Concerns around AI predictions
One of my largest concerns around AI today is tied to its predictions. Predicting outcomes is not a new field, many companies have been predicting the likelihood of you clicking on a given ad for years. AI predictions are becoming quite concerning when they impact a critical domain of someone’s life: their health insurance (are they likely to be sick?), their finances (can they pay their loan in time?), their employment (will they be a good and honest employee?) etc.
The few categories of issues around AI predictions are:
- AI reinforces patterns in past data and can further solidify bias and inequality from the past. If you train your model on bias data, you will get bias outcomes.

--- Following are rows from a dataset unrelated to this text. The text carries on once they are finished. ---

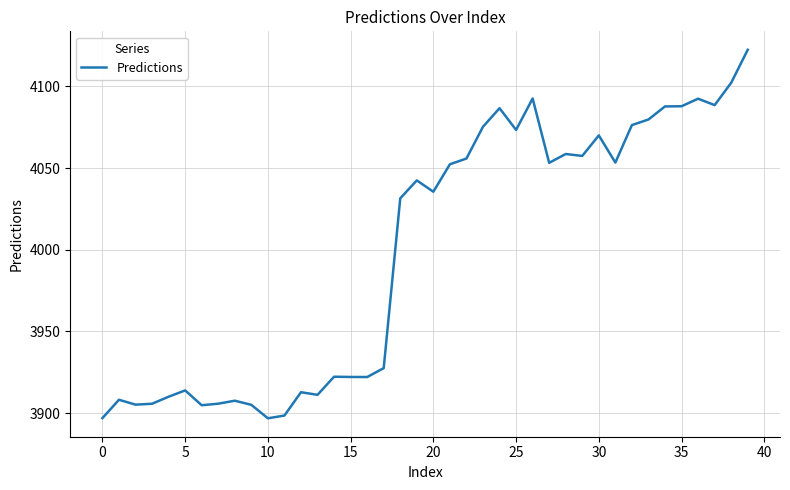

What is the minimum value shown in the chart?

3896.9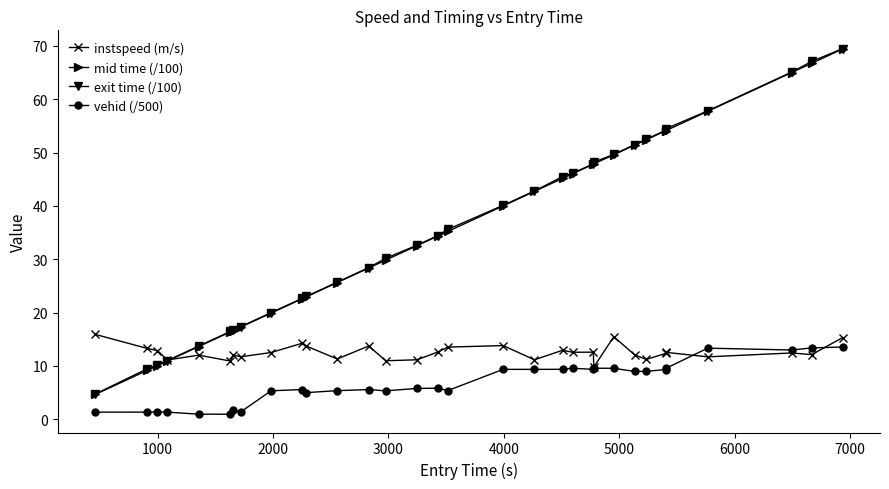

True or false: vehid (/500) and mid time (/100) intersect in this chart.

False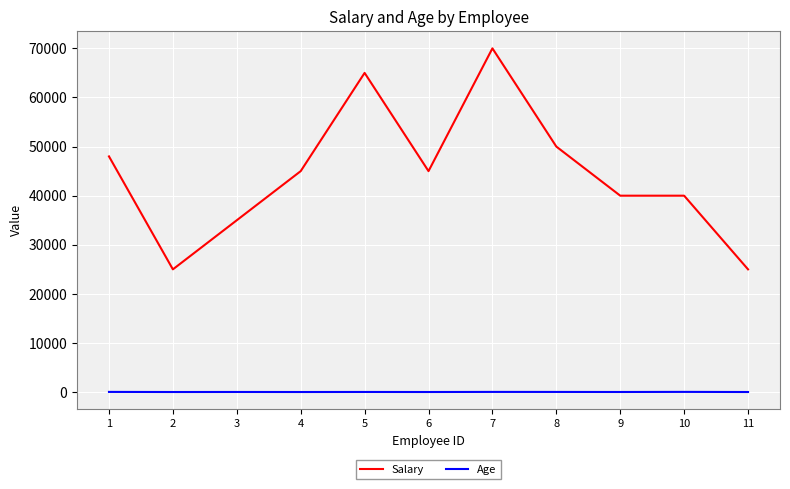

List the series in order of their peak value, highest first.

Salary, Age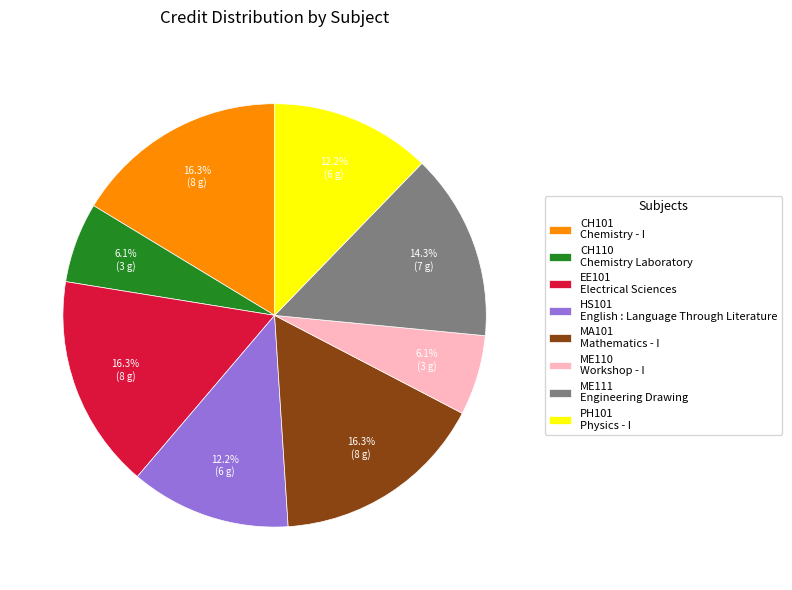

Approximately how many times larger is the value at CH101 Chemistry - I compared to HS101 English : Language Through Literature?

1.3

- AI predictions result in an unfalsifiability problem – until the future event happens, a prediction remains unverifiable, resulting in the inability for individuals to challenge them as false. Similarly, these predictions involve a preemptive intervention problem, where decisions or interventions render it impossible to determine whether the predictions would have come true.
- AI predictions can lead to a self-fulfilling prophecy problem where they actively shape the future they aim to forecast
There aren’t a lot of privacy regulations to help individuals today. GDPR is probably the best one where it individuals have the right to not to be subject to a decision based solely on automated processing. The gap is that there are no guidance on how human and AI should operate together – this is especially concerning as:
- People cannot fully understand how a model works as it ingested more data than a human can read
- People often over rely on automated advice – it’s easy and there must be a reason why these systems are used after all.
So even if a human intervenes, it’s not obvious that they can rectify the damage being done by a bad prediction.
In regards to bias, I could probably write a full post about it, but the short version is:
- You can’t remove bias by just removing characteristics you don’t want to be used – the model will be able to re-infer them.
- Models may create new biases that don’t exist today – e.g. if they somehow find that the color of your eyes impact your likelihood of committing a crime, a new criteria (eye color) will become a bias (that doesn’t exist today)
- AI can’t use data that’s not quantifiable – what makes us humans, e.g. our emotions, morality, values etc. We are also more than just the data about us.
I don’t have a good way to end this post because I don’t know what’s the right path forward here – we probably need some regulations, but I don’t think we know how to properly handle these predictions today.
Thoughts? How do we prevent the science fiction movie Minory Report from becoming a reality?